**Task goal**
Turn the lines of all the entries below into a single numbered list, skipping blank lines and leaving out the pictures.

*** Data to examine Section Begins ***

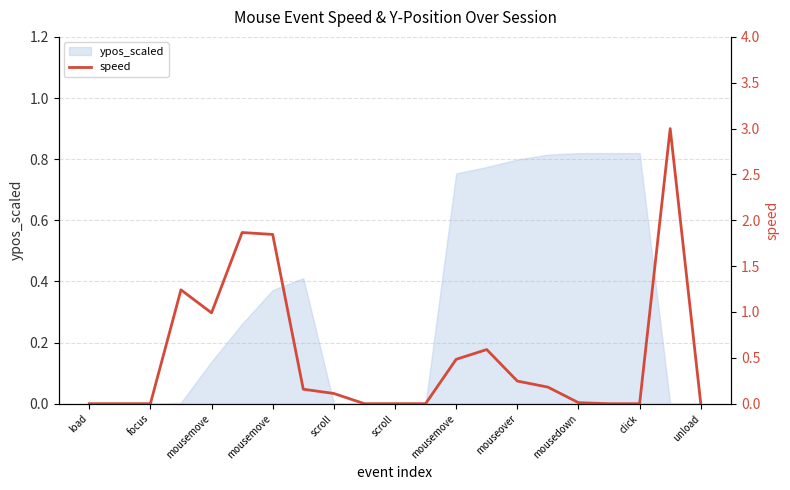

What value does the data have at mousemove?

0.5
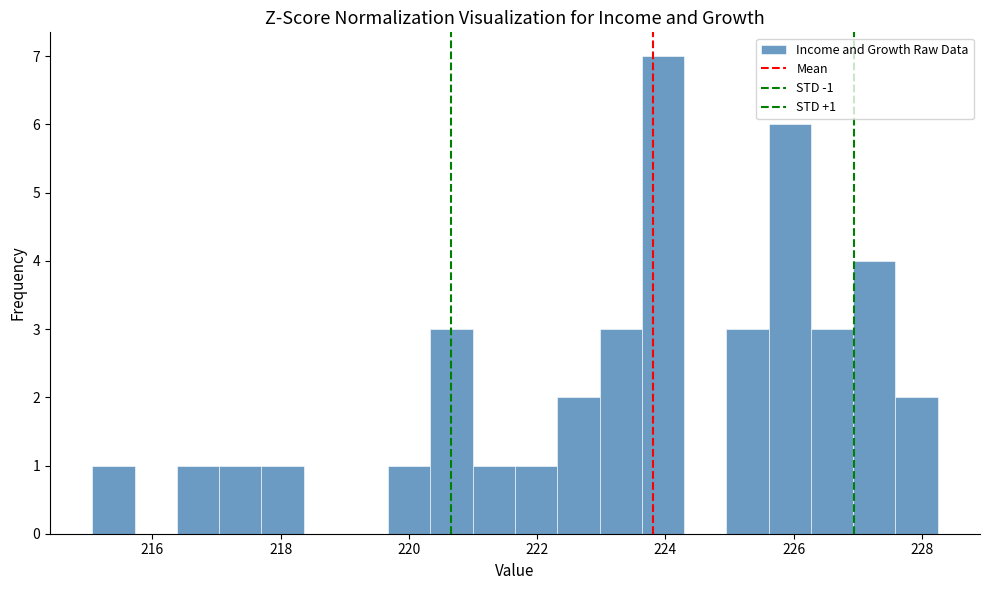

Around what value on the x-axis is the tallest bar? Give the approximate position of its centre, as read against the axis.

224.0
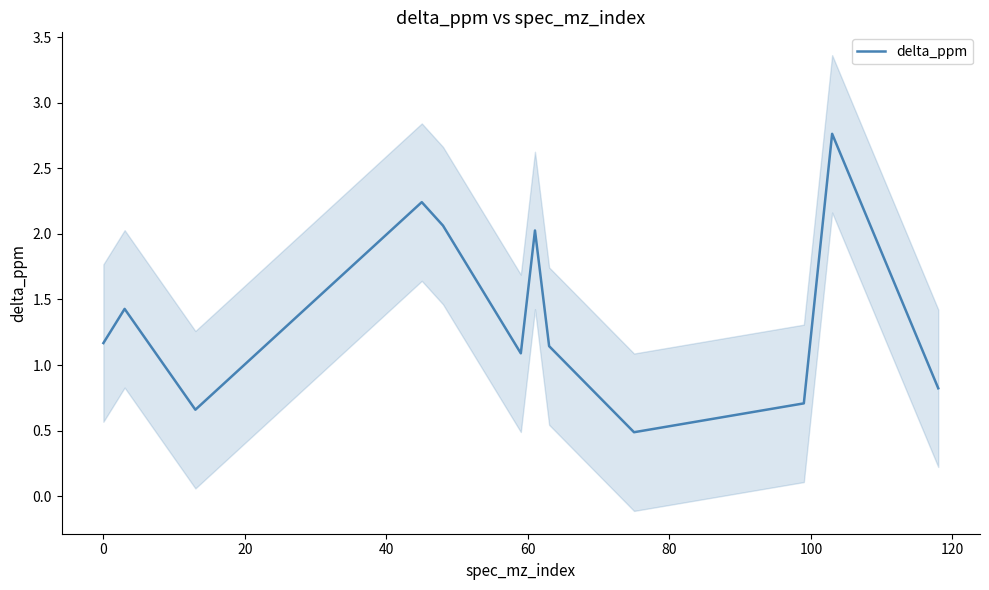

What is the value of the 9th point from the left?

0.5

*** Data to examine Section Ends ***

**Exercise answer**
1. What value does the data have at mousemove?
2. 0.5
3. Around what value on the x-axis is the tallest bar? Give the approximate position of its centre, as read against the axis.
4. 224.0
5. What is the value of the 9th point from the left?
6. 0.5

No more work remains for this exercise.